Gutes Stichwort: Zuletzt sind Sebastian Vettel und Lewis Hamilton aneinander geraten ...

Die ganze Diskussion finde ich super, jeder Fan hat dazu eine Meinung. Genau das braucht der Sport. Was hat es denn gezeigt? Dass zwei Sportler mit Emotionen bei der Sache sind. Es war ja keine gefährliche Aktion. Beide haben provoziert, beide wurden bestraft – Vettel vom Weltverband, Hamilton vom Motorsport-Gott (der Brite musste einen unfreiwilligen Boxenstopp einlegen, Anm.). Damit sollte das Thema erledigt sein.

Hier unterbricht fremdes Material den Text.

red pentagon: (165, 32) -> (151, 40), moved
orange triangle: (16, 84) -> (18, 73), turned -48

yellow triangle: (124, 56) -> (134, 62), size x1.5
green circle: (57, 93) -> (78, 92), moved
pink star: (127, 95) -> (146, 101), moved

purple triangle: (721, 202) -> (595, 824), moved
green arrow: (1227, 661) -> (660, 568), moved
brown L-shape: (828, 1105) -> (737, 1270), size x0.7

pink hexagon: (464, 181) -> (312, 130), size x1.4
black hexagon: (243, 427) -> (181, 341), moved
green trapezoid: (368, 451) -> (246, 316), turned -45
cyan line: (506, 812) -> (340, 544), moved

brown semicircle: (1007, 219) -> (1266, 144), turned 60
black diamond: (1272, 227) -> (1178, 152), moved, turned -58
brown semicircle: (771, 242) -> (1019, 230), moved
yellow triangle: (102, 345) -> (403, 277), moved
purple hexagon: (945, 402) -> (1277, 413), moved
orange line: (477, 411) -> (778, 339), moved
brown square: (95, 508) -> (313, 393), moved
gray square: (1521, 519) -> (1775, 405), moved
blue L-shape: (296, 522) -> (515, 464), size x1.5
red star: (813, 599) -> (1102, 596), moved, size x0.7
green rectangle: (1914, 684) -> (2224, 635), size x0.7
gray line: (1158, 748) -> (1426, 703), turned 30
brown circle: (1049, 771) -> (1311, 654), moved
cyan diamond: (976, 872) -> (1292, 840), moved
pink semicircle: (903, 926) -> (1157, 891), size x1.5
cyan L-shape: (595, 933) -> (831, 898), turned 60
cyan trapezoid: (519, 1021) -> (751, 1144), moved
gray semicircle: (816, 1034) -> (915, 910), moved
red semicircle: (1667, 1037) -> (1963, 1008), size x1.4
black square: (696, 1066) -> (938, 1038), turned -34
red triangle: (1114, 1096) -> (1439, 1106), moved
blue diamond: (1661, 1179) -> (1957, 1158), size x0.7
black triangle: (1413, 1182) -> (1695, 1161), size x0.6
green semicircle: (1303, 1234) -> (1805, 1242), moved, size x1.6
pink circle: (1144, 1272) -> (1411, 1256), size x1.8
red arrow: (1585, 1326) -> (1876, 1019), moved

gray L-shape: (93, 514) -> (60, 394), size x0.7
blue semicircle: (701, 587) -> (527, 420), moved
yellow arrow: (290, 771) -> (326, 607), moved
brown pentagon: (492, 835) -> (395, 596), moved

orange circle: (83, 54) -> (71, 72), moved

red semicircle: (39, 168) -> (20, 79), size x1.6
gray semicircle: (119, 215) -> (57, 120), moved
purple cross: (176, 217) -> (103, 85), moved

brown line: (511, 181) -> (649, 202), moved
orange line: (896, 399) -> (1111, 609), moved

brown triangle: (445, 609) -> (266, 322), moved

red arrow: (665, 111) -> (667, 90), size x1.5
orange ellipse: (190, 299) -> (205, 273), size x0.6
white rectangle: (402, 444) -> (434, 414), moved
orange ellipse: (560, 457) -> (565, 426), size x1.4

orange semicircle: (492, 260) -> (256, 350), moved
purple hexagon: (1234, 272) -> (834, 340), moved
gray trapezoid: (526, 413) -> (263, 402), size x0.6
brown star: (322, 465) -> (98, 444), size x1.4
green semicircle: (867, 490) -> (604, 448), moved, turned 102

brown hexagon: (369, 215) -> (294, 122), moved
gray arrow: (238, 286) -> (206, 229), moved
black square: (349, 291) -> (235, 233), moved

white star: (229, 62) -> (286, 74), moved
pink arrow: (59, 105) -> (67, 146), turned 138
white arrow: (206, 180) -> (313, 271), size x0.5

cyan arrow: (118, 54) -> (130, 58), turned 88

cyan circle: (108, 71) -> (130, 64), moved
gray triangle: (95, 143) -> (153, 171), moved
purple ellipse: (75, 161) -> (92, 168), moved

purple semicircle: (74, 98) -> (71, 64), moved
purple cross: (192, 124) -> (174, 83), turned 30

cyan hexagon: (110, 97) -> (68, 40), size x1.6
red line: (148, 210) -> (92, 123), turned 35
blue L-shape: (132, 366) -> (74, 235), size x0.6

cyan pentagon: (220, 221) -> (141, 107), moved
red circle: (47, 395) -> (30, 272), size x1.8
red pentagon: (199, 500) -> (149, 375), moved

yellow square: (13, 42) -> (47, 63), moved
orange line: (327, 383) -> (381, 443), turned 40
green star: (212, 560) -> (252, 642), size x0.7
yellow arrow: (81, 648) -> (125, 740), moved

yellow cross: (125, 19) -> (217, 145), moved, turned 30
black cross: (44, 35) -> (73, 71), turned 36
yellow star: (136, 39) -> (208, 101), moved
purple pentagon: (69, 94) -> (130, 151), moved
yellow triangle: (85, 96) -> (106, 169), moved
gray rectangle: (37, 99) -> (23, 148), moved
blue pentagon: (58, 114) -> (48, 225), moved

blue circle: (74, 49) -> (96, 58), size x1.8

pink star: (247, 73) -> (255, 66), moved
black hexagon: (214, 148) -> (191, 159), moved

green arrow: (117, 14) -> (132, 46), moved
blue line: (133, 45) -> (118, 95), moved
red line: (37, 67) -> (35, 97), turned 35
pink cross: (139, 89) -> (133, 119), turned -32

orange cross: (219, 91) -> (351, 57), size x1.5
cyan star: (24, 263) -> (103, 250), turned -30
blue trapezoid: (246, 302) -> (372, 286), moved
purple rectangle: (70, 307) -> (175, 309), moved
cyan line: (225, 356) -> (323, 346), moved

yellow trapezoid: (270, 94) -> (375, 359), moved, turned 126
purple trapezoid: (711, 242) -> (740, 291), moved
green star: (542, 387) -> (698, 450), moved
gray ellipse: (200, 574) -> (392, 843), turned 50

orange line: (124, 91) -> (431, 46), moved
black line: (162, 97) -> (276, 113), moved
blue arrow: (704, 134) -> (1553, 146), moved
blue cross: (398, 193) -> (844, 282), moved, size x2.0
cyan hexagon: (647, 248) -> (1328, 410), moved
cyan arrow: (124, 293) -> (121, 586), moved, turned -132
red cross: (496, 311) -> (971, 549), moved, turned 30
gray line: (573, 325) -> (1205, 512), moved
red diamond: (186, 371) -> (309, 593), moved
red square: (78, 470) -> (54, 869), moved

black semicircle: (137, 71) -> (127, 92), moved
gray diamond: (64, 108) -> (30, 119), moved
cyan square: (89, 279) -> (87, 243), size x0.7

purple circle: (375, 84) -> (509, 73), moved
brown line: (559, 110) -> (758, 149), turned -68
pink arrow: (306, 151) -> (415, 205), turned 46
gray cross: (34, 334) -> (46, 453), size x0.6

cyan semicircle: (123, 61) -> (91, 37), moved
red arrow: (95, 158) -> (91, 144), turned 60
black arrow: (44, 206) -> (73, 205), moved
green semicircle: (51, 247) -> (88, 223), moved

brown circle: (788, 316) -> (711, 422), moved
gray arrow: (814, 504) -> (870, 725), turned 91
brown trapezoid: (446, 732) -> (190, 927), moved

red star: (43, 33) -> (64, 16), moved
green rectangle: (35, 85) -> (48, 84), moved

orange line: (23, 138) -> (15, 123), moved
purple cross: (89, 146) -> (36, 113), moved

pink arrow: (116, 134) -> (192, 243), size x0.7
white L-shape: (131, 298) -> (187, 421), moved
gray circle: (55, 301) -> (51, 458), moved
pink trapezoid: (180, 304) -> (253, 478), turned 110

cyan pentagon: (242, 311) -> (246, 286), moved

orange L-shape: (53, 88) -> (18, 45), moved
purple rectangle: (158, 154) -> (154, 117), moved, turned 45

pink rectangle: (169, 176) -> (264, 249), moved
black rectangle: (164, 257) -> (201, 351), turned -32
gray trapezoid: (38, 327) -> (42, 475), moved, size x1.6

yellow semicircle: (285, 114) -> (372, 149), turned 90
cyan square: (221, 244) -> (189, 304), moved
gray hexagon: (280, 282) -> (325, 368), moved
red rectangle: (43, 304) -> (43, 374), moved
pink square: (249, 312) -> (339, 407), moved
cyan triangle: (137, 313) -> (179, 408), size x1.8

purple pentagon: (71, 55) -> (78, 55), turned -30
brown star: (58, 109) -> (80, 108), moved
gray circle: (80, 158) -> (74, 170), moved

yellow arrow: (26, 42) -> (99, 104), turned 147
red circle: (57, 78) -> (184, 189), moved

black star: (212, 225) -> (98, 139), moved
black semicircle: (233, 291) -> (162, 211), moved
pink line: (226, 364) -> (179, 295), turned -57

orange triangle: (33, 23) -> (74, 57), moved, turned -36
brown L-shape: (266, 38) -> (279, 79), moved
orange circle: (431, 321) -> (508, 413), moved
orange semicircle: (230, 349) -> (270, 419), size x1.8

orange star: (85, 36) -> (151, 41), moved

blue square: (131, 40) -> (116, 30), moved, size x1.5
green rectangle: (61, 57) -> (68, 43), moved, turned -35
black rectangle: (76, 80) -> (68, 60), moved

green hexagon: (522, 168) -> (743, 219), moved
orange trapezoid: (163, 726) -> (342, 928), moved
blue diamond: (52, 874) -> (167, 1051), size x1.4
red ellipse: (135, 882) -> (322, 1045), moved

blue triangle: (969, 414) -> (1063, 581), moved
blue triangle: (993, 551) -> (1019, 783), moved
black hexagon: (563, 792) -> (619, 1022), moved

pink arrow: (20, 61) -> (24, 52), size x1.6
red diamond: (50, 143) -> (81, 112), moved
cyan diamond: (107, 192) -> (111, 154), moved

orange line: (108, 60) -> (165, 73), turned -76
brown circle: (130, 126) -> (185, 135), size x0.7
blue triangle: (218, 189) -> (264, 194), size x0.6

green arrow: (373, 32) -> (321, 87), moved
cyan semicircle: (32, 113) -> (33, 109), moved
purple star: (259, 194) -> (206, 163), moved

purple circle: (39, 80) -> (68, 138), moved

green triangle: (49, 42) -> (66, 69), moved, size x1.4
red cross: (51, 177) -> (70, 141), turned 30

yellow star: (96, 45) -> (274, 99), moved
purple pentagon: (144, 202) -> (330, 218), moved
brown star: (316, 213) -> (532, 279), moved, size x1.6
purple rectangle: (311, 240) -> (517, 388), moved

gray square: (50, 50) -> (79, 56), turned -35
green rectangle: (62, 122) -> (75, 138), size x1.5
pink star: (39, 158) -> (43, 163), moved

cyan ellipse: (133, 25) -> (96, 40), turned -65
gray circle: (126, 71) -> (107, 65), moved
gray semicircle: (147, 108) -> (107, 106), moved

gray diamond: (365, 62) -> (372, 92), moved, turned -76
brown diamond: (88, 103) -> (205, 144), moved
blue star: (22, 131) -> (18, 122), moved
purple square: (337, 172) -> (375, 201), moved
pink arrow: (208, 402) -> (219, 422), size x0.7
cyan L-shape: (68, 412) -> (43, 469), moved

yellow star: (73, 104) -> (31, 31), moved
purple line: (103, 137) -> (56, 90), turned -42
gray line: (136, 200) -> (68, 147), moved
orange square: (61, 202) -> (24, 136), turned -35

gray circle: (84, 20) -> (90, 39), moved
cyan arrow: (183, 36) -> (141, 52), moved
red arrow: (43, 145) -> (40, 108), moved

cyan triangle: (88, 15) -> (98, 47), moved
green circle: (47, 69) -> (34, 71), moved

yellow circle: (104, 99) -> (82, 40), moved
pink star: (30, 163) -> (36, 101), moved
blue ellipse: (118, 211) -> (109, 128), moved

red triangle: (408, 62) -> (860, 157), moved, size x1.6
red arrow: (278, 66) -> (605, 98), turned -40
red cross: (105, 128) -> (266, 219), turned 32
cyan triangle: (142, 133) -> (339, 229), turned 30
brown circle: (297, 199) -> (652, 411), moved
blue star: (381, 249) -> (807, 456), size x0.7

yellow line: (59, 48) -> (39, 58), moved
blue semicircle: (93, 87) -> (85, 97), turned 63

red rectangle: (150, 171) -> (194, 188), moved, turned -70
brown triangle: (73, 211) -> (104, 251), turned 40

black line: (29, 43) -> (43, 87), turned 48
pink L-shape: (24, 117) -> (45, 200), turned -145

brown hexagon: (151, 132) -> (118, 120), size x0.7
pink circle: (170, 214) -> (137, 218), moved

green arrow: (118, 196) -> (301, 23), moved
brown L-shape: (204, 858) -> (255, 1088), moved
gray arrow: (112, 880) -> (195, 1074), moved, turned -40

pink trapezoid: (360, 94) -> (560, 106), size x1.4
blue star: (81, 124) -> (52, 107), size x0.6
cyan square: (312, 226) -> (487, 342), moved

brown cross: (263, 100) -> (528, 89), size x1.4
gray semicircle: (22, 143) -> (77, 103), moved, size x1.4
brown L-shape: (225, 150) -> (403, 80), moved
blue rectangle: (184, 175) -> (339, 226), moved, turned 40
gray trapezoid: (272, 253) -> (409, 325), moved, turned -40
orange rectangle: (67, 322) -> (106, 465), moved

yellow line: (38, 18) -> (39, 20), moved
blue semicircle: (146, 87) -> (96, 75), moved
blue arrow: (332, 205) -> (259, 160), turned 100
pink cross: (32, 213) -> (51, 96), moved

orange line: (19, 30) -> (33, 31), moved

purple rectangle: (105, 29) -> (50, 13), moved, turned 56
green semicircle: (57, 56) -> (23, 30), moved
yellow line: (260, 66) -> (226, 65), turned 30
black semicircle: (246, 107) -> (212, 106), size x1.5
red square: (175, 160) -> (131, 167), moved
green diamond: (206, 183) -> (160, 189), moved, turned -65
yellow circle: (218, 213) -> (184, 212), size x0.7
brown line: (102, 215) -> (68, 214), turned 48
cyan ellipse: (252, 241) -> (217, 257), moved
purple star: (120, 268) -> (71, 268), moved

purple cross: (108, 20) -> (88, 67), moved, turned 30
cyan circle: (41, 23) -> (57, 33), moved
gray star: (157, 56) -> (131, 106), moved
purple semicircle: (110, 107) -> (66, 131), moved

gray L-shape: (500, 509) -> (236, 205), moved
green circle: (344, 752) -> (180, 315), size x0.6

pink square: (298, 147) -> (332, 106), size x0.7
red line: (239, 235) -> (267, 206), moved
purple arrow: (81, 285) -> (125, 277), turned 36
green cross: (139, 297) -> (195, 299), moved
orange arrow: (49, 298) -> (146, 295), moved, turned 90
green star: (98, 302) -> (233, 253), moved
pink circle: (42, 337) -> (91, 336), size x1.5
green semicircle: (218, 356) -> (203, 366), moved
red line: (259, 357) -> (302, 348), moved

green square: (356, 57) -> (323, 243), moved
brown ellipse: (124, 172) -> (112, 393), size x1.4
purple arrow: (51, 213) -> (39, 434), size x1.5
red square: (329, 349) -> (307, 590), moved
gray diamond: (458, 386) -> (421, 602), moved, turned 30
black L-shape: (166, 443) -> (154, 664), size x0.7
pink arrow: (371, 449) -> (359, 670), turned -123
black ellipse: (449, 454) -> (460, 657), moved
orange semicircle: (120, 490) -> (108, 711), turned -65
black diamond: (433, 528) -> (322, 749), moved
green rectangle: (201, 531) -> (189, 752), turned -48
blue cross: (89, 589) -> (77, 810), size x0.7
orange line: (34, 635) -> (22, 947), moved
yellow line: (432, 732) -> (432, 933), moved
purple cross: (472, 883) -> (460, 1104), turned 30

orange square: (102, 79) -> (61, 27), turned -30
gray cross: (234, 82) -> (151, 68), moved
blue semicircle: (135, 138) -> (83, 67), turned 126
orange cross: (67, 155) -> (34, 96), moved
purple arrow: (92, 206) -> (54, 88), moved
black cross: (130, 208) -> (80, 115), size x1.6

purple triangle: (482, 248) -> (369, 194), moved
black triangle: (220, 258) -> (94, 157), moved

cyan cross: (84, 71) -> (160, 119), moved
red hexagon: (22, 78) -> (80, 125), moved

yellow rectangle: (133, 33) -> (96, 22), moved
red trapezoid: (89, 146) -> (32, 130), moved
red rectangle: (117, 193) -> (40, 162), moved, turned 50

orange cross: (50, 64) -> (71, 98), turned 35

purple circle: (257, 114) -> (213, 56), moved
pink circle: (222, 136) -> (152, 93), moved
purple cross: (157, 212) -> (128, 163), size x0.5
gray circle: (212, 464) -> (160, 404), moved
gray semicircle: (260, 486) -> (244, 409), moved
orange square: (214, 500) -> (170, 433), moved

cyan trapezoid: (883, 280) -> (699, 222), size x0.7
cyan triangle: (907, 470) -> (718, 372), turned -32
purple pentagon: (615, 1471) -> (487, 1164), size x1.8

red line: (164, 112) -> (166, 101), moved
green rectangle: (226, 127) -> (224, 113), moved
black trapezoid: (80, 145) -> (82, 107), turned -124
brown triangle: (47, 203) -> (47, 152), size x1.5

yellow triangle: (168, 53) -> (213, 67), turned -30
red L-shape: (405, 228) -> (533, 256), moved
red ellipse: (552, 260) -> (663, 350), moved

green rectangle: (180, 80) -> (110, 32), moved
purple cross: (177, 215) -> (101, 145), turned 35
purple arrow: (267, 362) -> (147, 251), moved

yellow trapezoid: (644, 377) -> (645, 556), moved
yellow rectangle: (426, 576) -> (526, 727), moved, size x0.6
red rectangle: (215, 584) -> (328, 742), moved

Wie hätten Sie einst reagiert?

Genauso, nur hätte sich damals kein Mensch aufgeregt. Wir fuhren uns ständig in die Räder, das war Tagesgeschäft. Früher hätte man die Aktion ohne Telemetriedaten und Cockpit-Kameras aber auch nie auflösen können.

Fehlen dem Motorsport heutzutage die Typen mit Ecken und Kanten?

Das liegt nicht an den Piloten, sondern am System. Ich kannte früher keinen Pressesprecher oder Marketingberater. Mich einzubremsen, war und ist eher schwierig. Genau aus diesem System möchte ich mit der DTM ein wenig ausbrechen. Das ist ein harter Kampf mit den Herstellern, die eine genaue Vorstellung davon haben, wie sie ihre Marke präsentiert sehen wollen.

Ihr Neffe Lucas Auer fährt derzeit in der DTM um den Titel. Erkennen Sie Parallelen?

Lucas ist ganz anders. Er handelt viel überlegter als ich. Das mag auch an der Zeit liegen, man muss heute vorsichtiger sein, Interessen abwägen. Das macht er gut. Er war nur kein Frühstarter.

Was meinen Sie?

Er ist in seiner Entwicklung exakt mit seinem Alter gegangen. Derzeit sucht man generell im Spitzensport Athleten, die immer jünger sind. Lucas hat sich mit 17 wie ein 17-Jähriger verhalten. Ganz anders war da etwa Sebastian Vettel. Als ich mit ihm bei Toro Rosso erstmals zu tun hatte, war er 18. Er hat sich aber verhalten wie ein 28-Jähriger. Das hat nichts mit Intelligenz zu tun, sondern mit der Einstellung zum Leben. Die Talenteförderer wollen den Frühstarter, der mit 18 bereits ein fertiger Rennfahrer ist. Lucas ist eben jetzt, mit 22, fertig. Er ist nun so gut, dass er sich überall durchsetzen kann.

Auch in der Formel 1 – er soll bald einen Test absolvieren?

In der Zwischenzeit traue ich ihm das zu. Ich hätte das schon gerne vor zwei Jahren gesagt, aber damals wäre er verheizt worden. Lucas hätte sich mittlerweile eine Chance verdient. Ob er sie nutzt, ist eine andere Sache.